Was this guy next door at RST Video?
[ame=“http://www.youtube.com/watch?v=b8H7wUKryrw”]http://www.youtube.com/watch?v=b8H7wUKryrw[/ame]

Thanks, I’m trying to keep it looking not stock, but the way it could have/should have come from the factory. If I had to pick a style I’m semi-following, it’d be somewhere between JDM and OEM+, but really I’m just building the car the way I like it.

It shifts fairly smooth, just really quickly, about as fast as you can lift off the throttle and get back on. It’ll look way better when its not filthy and the black trim is actually black again (plasti dip to the rescue). Also trying to get rid of any and all chrome on the car. Because chrome is for minorities.

It’ll be much faster when I replace the tired 2.2L non vtec single cam (130hp/139tq stock without california emissions precat) that is making maybe 105hp with an F23A1 and remove the precat (150hp/152tq). Plus side: It gets 31mpg on the highway.

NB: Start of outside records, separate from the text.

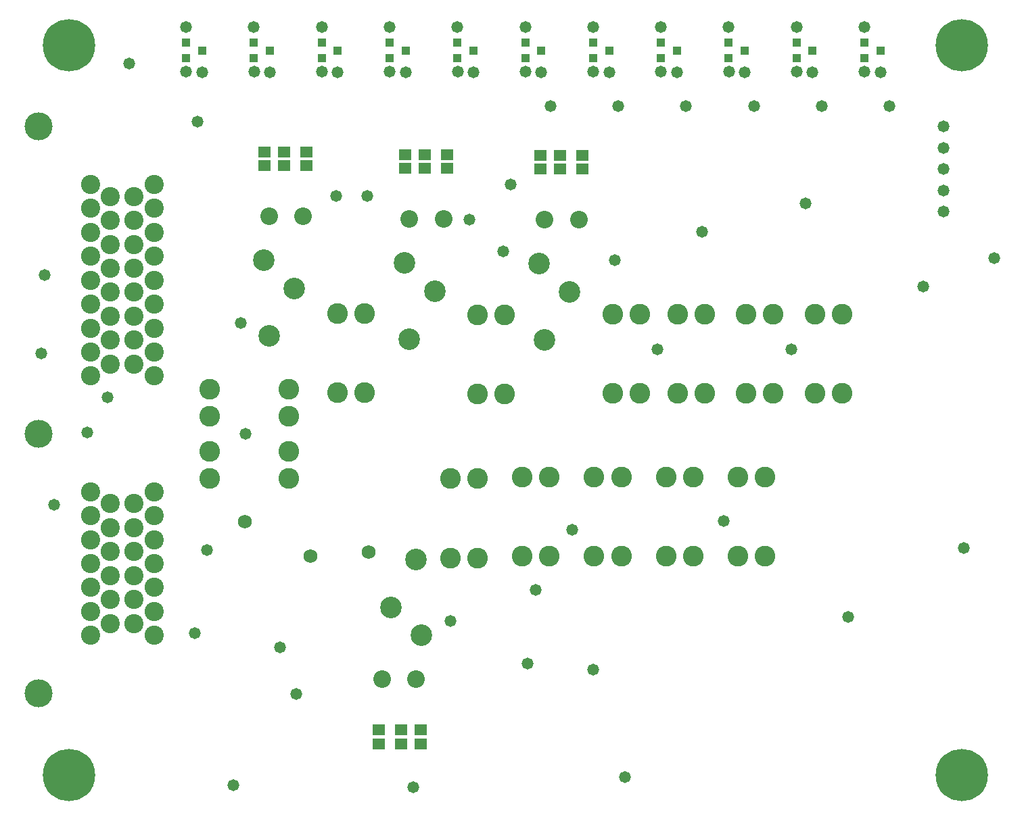
<source format=gbr>
%TF.GenerationSoftware,Altium Limited,Altium Designer,19.0.10 (269)*%
G04 Layer_Color=16711935*
%FSLAX26Y26*%
%MOIN*%
%TF.FileFunction,Soldermask,Bot*%
%TF.Part,Single*%
G01*
G75*
%TA.AperFunction,SMDPad,CuDef*%
%ADD37R,0.061150X0.053276*%
%ADD38R,0.043433X0.039496*%
%TA.AperFunction,ComponentPad*%
%ADD39C,0.102488*%
%ADD40C,0.094614*%
%ADD41C,0.137921*%
%TA.AperFunction,ViaPad*%
%ADD42C,0.068000*%
%ADD43C,0.258000*%
%TA.AperFunction,ComponentPad*%
%ADD44C,0.106425*%
%ADD45C,0.086740*%
%TA.AperFunction,ViaPad*%
%ADD46C,0.058000*%
D37*
X1826929Y455102D02*
D03*
Y524000D02*
D03*
X1936929Y455102D02*
D03*
Y524000D02*
D03*
X2033584D02*
D03*
Y455102D02*
D03*
X1264345Y3307000D02*
D03*
Y3375898D02*
D03*
X1361000D02*
D03*
Y3307000D02*
D03*
X1471000Y3375898D02*
D03*
Y3307000D02*
D03*
X1957346Y3293001D02*
D03*
Y3361898D02*
D03*
X2054000D02*
D03*
Y3293001D02*
D03*
X2164000Y3361898D02*
D03*
Y3293001D02*
D03*
X2623001Y3290063D02*
D03*
Y3358961D02*
D03*
X2719655D02*
D03*
Y3290063D02*
D03*
X2829655Y3358961D02*
D03*
Y3290063D02*
D03*
D38*
X1291063Y3875725D02*
D03*
X1212323Y3913127D02*
D03*
Y3838324D02*
D03*
X956772Y3875725D02*
D03*
X878032Y3913127D02*
D03*
Y3838324D02*
D03*
X1625353Y3875725D02*
D03*
X1546613Y3913127D02*
D03*
Y3838324D02*
D03*
X3296806Y3875725D02*
D03*
X3218066Y3913127D02*
D03*
Y3838324D02*
D03*
X2962516Y3875725D02*
D03*
X2883776Y3913127D02*
D03*
Y3838324D02*
D03*
X2628225Y3875725D02*
D03*
X2549485Y3913127D02*
D03*
Y3838324D02*
D03*
X2293935Y3875725D02*
D03*
X2215194Y3913127D02*
D03*
Y3838324D02*
D03*
X1959644Y3875725D02*
D03*
X1880904Y3913127D02*
D03*
Y3838324D02*
D03*
X4299678Y3875725D02*
D03*
X4220938Y3913127D02*
D03*
Y3838324D02*
D03*
X3965388Y3875725D02*
D03*
X3886647Y3913127D02*
D03*
Y3838324D02*
D03*
X3631097Y3875725D02*
D03*
X3552357Y3913127D02*
D03*
Y3838324D02*
D03*
D39*
X1385551Y1765000D02*
D03*
X995000D02*
D03*
X1385551Y1898858D02*
D03*
X995000D02*
D03*
Y2203780D02*
D03*
X1385551D02*
D03*
X995000Y2069921D02*
D03*
X1385551D02*
D03*
X1624843Y2186206D02*
D03*
Y2576757D02*
D03*
X1758701Y2186206D02*
D03*
Y2576757D02*
D03*
X2313490Y2181724D02*
D03*
Y2572276D02*
D03*
X2447348Y2181724D02*
D03*
Y2572276D02*
D03*
X2979165Y2183724D02*
D03*
Y2574276D02*
D03*
X3113023Y2183724D02*
D03*
Y2574276D02*
D03*
X3299361Y2184449D02*
D03*
Y2575000D02*
D03*
X3433220Y2184449D02*
D03*
Y2575000D02*
D03*
X3638246Y2184724D02*
D03*
Y2575276D02*
D03*
X3772104Y2184724D02*
D03*
Y2575276D02*
D03*
X3978379Y2184898D02*
D03*
Y2575450D02*
D03*
X4112237Y2184898D02*
D03*
Y2575450D02*
D03*
X3731237Y1771450D02*
D03*
Y1380898D02*
D03*
X3597378Y1771450D02*
D03*
Y1380898D02*
D03*
X3376886Y1771000D02*
D03*
Y1380449D02*
D03*
X3243028Y1771000D02*
D03*
Y1380449D02*
D03*
X3022570Y1771450D02*
D03*
Y1380898D02*
D03*
X2888712Y1771450D02*
D03*
Y1380898D02*
D03*
X2667701Y1771757D02*
D03*
Y1381206D02*
D03*
X2533843Y1771757D02*
D03*
Y1381206D02*
D03*
X2313314Y1763253D02*
D03*
Y1372702D02*
D03*
X2179456Y1763253D02*
D03*
Y1372702D02*
D03*
D40*
X720866Y2269685D02*
D03*
Y2387795D02*
D03*
Y2505905D02*
D03*
Y2624016D02*
D03*
Y2742126D02*
D03*
Y2860236D02*
D03*
Y2978347D02*
D03*
Y3096457D02*
D03*
Y3214567D02*
D03*
X622441Y2328740D02*
D03*
Y2446850D02*
D03*
Y2564961D02*
D03*
Y2683071D02*
D03*
Y2801181D02*
D03*
Y2919291D02*
D03*
Y3037402D02*
D03*
Y3155512D02*
D03*
X504331Y2328740D02*
D03*
Y2446850D02*
D03*
Y2564961D02*
D03*
Y2683071D02*
D03*
Y2801181D02*
D03*
Y2919291D02*
D03*
Y3037402D02*
D03*
Y3155512D02*
D03*
X405906Y2269685D02*
D03*
Y2387795D02*
D03*
Y2505905D02*
D03*
Y2624016D02*
D03*
Y2742126D02*
D03*
Y2860236D02*
D03*
Y2978347D02*
D03*
Y3096457D02*
D03*
Y3214567D02*
D03*
Y1698819D02*
D03*
Y1580709D02*
D03*
Y1462599D02*
D03*
Y1344488D02*
D03*
Y1226378D02*
D03*
Y1108268D02*
D03*
Y990158D02*
D03*
X504331Y1639764D02*
D03*
Y1521654D02*
D03*
Y1403543D02*
D03*
Y1285433D02*
D03*
Y1167323D02*
D03*
Y1049213D02*
D03*
X622441Y1639764D02*
D03*
Y1521654D02*
D03*
Y1403543D02*
D03*
Y1285433D02*
D03*
Y1167323D02*
D03*
Y1049213D02*
D03*
X720866Y1698819D02*
D03*
Y1580709D02*
D03*
Y1462599D02*
D03*
Y1344488D02*
D03*
Y1226378D02*
D03*
Y1108268D02*
D03*
Y990158D02*
D03*
D41*
X150000Y704724D02*
D03*
Y1984252D02*
D03*
Y3500000D02*
D03*
D42*
X1166000Y1552000D02*
D03*
X1777000Y1401000D02*
D03*
X1490000Y1380000D02*
D03*
D43*
X4700000Y300000D02*
D03*
Y3900000D02*
D03*
X300000D02*
D03*
Y300000D02*
D03*
D44*
X2644656Y2449512D02*
D03*
X2619065Y2823528D02*
D03*
X2768671Y2685732D02*
D03*
X1979001Y2452449D02*
D03*
X1953410Y2826465D02*
D03*
X2103016Y2688670D02*
D03*
X1286000Y2466449D02*
D03*
X1260410Y2840465D02*
D03*
X1410016Y2702669D02*
D03*
X2011929Y1364551D02*
D03*
X2037520Y990535D02*
D03*
X1887913Y1128331D02*
D03*
D45*
X2813947Y3040063D02*
D03*
X2644656D02*
D03*
X2148292Y3043001D02*
D03*
X1979001D02*
D03*
X1455292Y3057000D02*
D03*
X1286000D02*
D03*
X1842638Y774000D02*
D03*
X2011929D02*
D03*
D46*
X934000Y3524000D02*
D03*
X3528000Y1553000D02*
D03*
X1771000Y3157000D02*
D03*
X2272663Y3040000D02*
D03*
X1616000Y3157000D02*
D03*
X2476217Y3214567D02*
D03*
X164695Y2380000D02*
D03*
X180000Y2769010D02*
D03*
X4344456Y3600000D02*
D03*
X3342396D02*
D03*
X597000Y3810000D02*
D03*
X4860000Y2850000D02*
D03*
X227000Y1634278D02*
D03*
X490000Y2162952D02*
D03*
X390000Y1990000D02*
D03*
X3860000Y2400000D02*
D03*
X3202201D02*
D03*
X2780726Y1510000D02*
D03*
X4710000Y1420000D02*
D03*
X4510000Y2710000D02*
D03*
X3930000Y3120000D02*
D03*
X3420000Y2980000D02*
D03*
X2990000Y2840465D02*
D03*
X2440000Y2884821D02*
D03*
X1170000Y1984252D02*
D03*
X1146000Y2530000D02*
D03*
X980000Y1410000D02*
D03*
X920000Y1000000D02*
D03*
X1340000Y930000D02*
D03*
X2180000Y1060000D02*
D03*
X1420000Y700000D02*
D03*
X2601000Y1215000D02*
D03*
X2560000Y850000D02*
D03*
X2883776Y820000D02*
D03*
X4140000Y1080000D02*
D03*
X3040000Y290000D02*
D03*
X1995969Y240000D02*
D03*
X1110000Y250000D02*
D03*
X3965388Y3768482D02*
D03*
X1959644D02*
D03*
X1625353D02*
D03*
X1881888Y3770726D02*
D03*
X4610000Y3080000D02*
D03*
Y3185000D02*
D03*
Y3290000D02*
D03*
Y3395000D02*
D03*
Y3500000D02*
D03*
X4010977Y3600000D02*
D03*
X3676686D02*
D03*
X3296806Y3768482D02*
D03*
X3008105Y3600000D02*
D03*
X2673814D02*
D03*
X1291063Y3768482D02*
D03*
X1212323Y3989740D02*
D03*
X1213307Y3770726D02*
D03*
X1546613Y3989740D02*
D03*
X1547597Y3770726D02*
D03*
X3631097Y3768482D02*
D03*
X3552357Y3989740D02*
D03*
X3553341Y3770726D02*
D03*
X3886647Y3989740D02*
D03*
X3887632Y3770726D02*
D03*
X4299678Y3768482D02*
D03*
X4220938Y3989740D02*
D03*
X4221922Y3770726D02*
D03*
X1880904Y3989740D02*
D03*
X2293935Y3768482D02*
D03*
X2215194Y3989740D02*
D03*
X2216179Y3770726D02*
D03*
X2628225Y3768482D02*
D03*
X2549485Y3989740D02*
D03*
X2550469Y3770726D02*
D03*
X2962516Y3768482D02*
D03*
X2883776Y3989740D02*
D03*
X2884760Y3770726D02*
D03*
X3218066Y3989740D02*
D03*
X3219050Y3770726D02*
D03*
X956772Y3768482D02*
D03*
X878032Y3989740D02*
D03*
X879016Y3770726D02*
D03*
%TF.MD5,de48aaccc12e6dcc42b7e201190565a8*%
M02*

</source>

We have a winner. It was open, laid out largely the same as it was in the film. And RST video was not there unfortunately.

Doesn’t look bad at all!
Props for using a period correct head unit.

Reminds me of my old 97. Makes me miss it quite a bit…


Keep up the good work

Btw mine was great in the snow. Even this low

I love it. On paper there’s not really much reason for the car to seem special, but they somehow do. They are comfortable, they drive great, they are way more fun than what they should be given that its a front wheel drive family sedan from the 90’s. And lowering makes them look fantastic.

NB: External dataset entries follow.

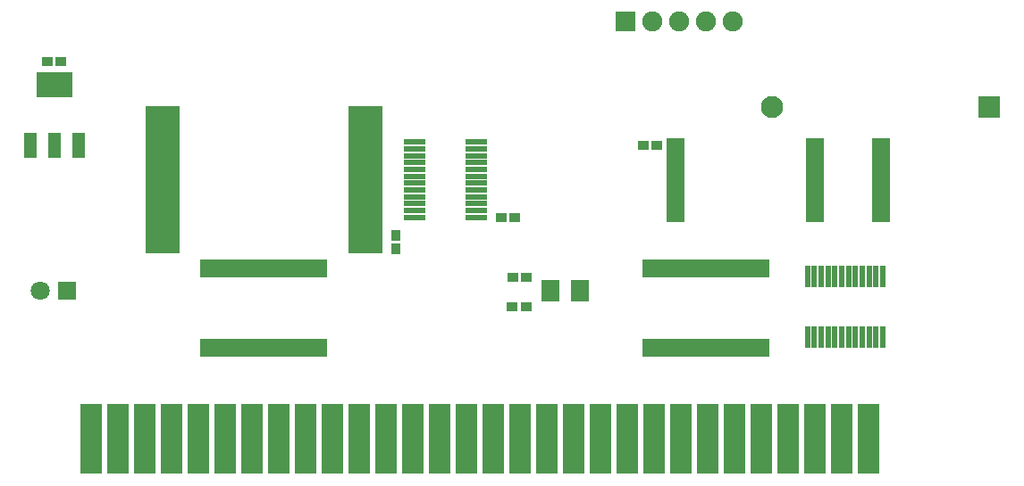
<source format=gbr>
G04 DipTrace 2.4.0.2*
%INTopMask.gbr*%
%MOIN*%
%ADD19R,0.0748X0.0748*%
%ADD20C,0.0748*%
%ADD44R,0.0236X0.0787*%
%ADD46R,0.0787X0.0236*%
%ADD48R,0.1358X0.0925*%
%ADD50R,0.0453X0.0925*%
%ADD54R,0.126X0.0197*%
%ADD56R,0.0709X0.0197*%
%ADD58R,0.0197X0.0709*%
%ADD62R,0.0787X0.2638*%
%ADD64R,0.0709X0.0787*%
%ADD66R,0.0354X0.0433*%
%ADD68C,0.0709*%
%ADD70R,0.0709X0.0709*%
%ADD72R,0.0433X0.0354*%
%ADD74C,0.0827*%
%ADD75R,0.0827X0.0827*%
%FSLAX44Y44*%
G04*
G70*
G90*
G75*
G01*
%LNTopMask*%
%LPD*%
D75*
X42687Y17812D3*
D74*
X34616D3*
D72*
X8074Y19500D3*
X7562D3*
D70*
X8312Y10937D3*
D68*
X7312D3*
D66*
X20580Y12505D3*
Y13017D3*
D72*
X24501Y13688D3*
X25013D3*
X30312Y16374D3*
X29800D3*
X24913Y10364D3*
X25425D3*
D64*
X26325Y10938D3*
X27427D3*
D62*
X9186Y5399D3*
X10186D3*
X11186D3*
X12186D3*
X13186D3*
X14186D3*
X15186D3*
X16186D3*
X17186D3*
X18186D3*
X19186D3*
X20186D3*
X21186D3*
X22186D3*
X23186D3*
X24186D3*
X25186D3*
X26186D3*
X27186D3*
X28186D3*
X29186D3*
X30186D3*
X31186D3*
X32186D3*
X33186D3*
X34186D3*
X35186D3*
X36186D3*
X37186D3*
X38186D3*
D19*
X29125Y21000D3*
D20*
X30125D3*
X31125D3*
X32125D3*
X33125D3*
D72*
X24924Y11436D3*
X25435D3*
D54*
X11875Y17750D3*
Y17553D3*
Y17356D3*
Y17159D3*
Y16962D3*
Y16765D3*
Y16568D3*
Y16372D3*
Y16175D3*
Y15978D3*
Y15781D3*
Y15584D3*
Y15387D3*
Y15190D3*
Y14994D3*
Y14797D3*
Y14600D3*
Y14403D3*
Y14206D3*
Y14009D3*
Y13812D3*
Y13616D3*
Y13419D3*
Y13222D3*
Y13025D3*
Y12828D3*
Y12631D3*
Y12435D3*
X19434D3*
Y12631D3*
Y12828D3*
Y13025D3*
Y13222D3*
Y13419D3*
Y13616D3*
Y13812D3*
Y14009D3*
Y14206D3*
Y14403D3*
Y14600D3*
Y14797D3*
Y14994D3*
Y15190D3*
Y15387D3*
Y15584D3*
Y15781D3*
Y15978D3*
Y16175D3*
Y16372D3*
Y16568D3*
Y16765D3*
Y16962D3*
Y17159D3*
Y17356D3*
Y17553D3*
Y17750D3*
D58*
X13375Y8812D3*
X13571D3*
X13768D3*
X13965D3*
X14162D3*
X14359D3*
X14556D3*
X14752D3*
X14949D3*
X15146D3*
X15343D3*
X15540D3*
X15737D3*
X15934D3*
X16130D3*
X16327D3*
X16524D3*
X16721D3*
X16918D3*
X17115D3*
X17312D3*
X17508D3*
X17705D3*
X17902D3*
Y11765D3*
X17705D3*
X17508D3*
X17312D3*
X17115D3*
X16918D3*
X16721D3*
X16524D3*
X16327D3*
X16130D3*
X15934D3*
X15737D3*
X15540D3*
X15343D3*
X15146D3*
X14949D3*
X14752D3*
X14556D3*
X14359D3*
X14162D3*
X13965D3*
X13768D3*
X13571D3*
X13375D3*
D56*
X31000Y16556D3*
Y16359D3*
Y16162D3*
Y15966D3*
Y15769D3*
Y15572D3*
Y15375D3*
Y15178D3*
Y14981D3*
Y14784D3*
Y14588D3*
Y14391D3*
Y14194D3*
Y13997D3*
Y13800D3*
Y13603D3*
X36196D3*
Y13800D3*
Y13997D3*
Y14194D3*
Y14391D3*
Y14588D3*
Y14784D3*
Y14981D3*
Y15178D3*
Y15375D3*
Y15572D3*
Y15769D3*
Y15966D3*
Y16162D3*
Y16359D3*
Y16556D3*
X38657Y13603D3*
Y13800D3*
Y13997D3*
Y14194D3*
Y14391D3*
Y14588D3*
Y14784D3*
Y14981D3*
Y15178D3*
Y15375D3*
Y15572D3*
Y15769D3*
Y15966D3*
Y16162D3*
Y16359D3*
Y16556D3*
D50*
X6937Y16375D3*
X7843D3*
X8748D3*
D48*
X7843Y18658D3*
D58*
X29875Y8812D3*
X30071D3*
X30268D3*
X30465D3*
X30662D3*
X30859D3*
X31056D3*
X31252D3*
X31449D3*
X31646D3*
X31843D3*
X32040D3*
X32237D3*
X32434D3*
X32630D3*
X32827D3*
X33024D3*
X33221D3*
X33418D3*
X33615D3*
X33812D3*
X34008D3*
X34205D3*
X34402D3*
Y11765D3*
X34205D3*
X34008D3*
X33812D3*
X33615D3*
X33418D3*
X33221D3*
X33024D3*
X32827D3*
X32630D3*
X32434D3*
X32237D3*
X32040D3*
X31843D3*
X31646D3*
X31449D3*
X31252D3*
X31056D3*
X30859D3*
X30662D3*
X30465D3*
X30268D3*
X30071D3*
X29875D3*
D46*
X23564Y13688D3*
Y13944D3*
Y14200D3*
Y14456D3*
Y14712D3*
Y14968D3*
Y15223D3*
Y15479D3*
Y15735D3*
Y15991D3*
Y16247D3*
Y16503D3*
X21280D3*
Y16247D3*
Y15991D3*
Y15735D3*
Y15479D3*
Y15223D3*
Y14968D3*
Y14712D3*
Y14456D3*
Y14200D3*
Y13944D3*
Y13688D3*
D44*
X35924Y9201D3*
X36180D3*
X36436D3*
X36692D3*
X36948D3*
X37204D3*
X37460D3*
X37716D3*
X37971D3*
X38227D3*
X38483D3*
X38739D3*
Y11485D3*
X38483D3*
X38227D3*
X37971D3*
X37716D3*
X37460D3*
X37204D3*
X36948D3*
X36692D3*
X36436D3*
X36180D3*
X35924D3*
M02*

</source>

Semi-period correct. Was more a “I need an aux input, Pioneer is awesome, and I can hook my old ipod to the back of it”. Plus side, to this day my friends can barely figure out how to do anything other than adjust the volume.

I guess pioneer reused the model number.

Quick Stop Groceries, Leonardo NJ. HOW CAN I REDEEM MY POINTS??? Can I exchange them for skeeball tickets!!?

EDIT- DAMMNIT. Next time I’ll scroll for correct answers before I comment.

Car looks good though.

Only if you can spot the sailboat in this image:
http://i1.wp.com/www.geeksaresexy.net/wp-content/uploads/2012/03/mallrats-magiceye.jpg?resize=477%2C277

Pic from the auto show last weekend makes for a pretty decent then-and-now, both for the car, and my out of shape ass. Not that any of you give a fuck.

2009:
https://sphotos-b.xx.fbcdn.net/hphotos-ash2/281374_2217834176248_3292014_n.jpg
2013:

Working my way through all of the plastics with the trusty can of black plasti-dip. Works better than Mothers Back to Black, and takes about as long to apply.

Not that anyone gives a shit at all, but since its spring the parts hoarding has begun.

Got a set of Morimoto Mini H1 projectors to retrofit into my stock headlights, replacing the bright yellow slightly glare-tastic 3000k HID’s with glare-free OEM-white ones. Fun fact: the morimoto minis are a bixenon pojector, so now I can have double high beams if I want, both the stock halogen ones as well as the projectors with the cutoff removed.

Also have a box of stuff coming from rockauto. New inner and outer tie rods, new lower balljoints to help make the car a lot less likely to kill me. I’ll put those in when I finish the modified radius rods and extended strut tops.

Depending on if a deal goes through or not, I’ll also be picking up either a set of koni yellows or Bilstein HD’s for it.

A huge rear sway bar is on the list of things as well. I hope to autocross the car a few times this summer.

Bilstein HD’s have been ordered and will get here early next week. Still need to make a set of extended strut tops for the front before I put them in. Supposedly they work well off the shelf with sane (not crazy low, not crazy stiff) lowering springs. Worst case, I’ll run them for a bit before looking into having them revalved.

Went with these over Koni Yellows because I don’t need or want a knob on my shocks.

That, the modified radius rods (MOAR CASTER), and the big box of parts from rockauto will take care of fixing the ride and most of the handling (a rear sway bar will finish fixing the handling).

Next on the list are the brakes: good pads, new lines, and a rear disc swap to be completed this spring/summer. Going to stick with the 10.2 inch accord rotors for now, when those need replacing I’ll step up to the 11.1 inch wagon brakes and larger calipers.

By then it should drive about the way I want it to, aside from being slow and underpowered. Swap is on the horizon.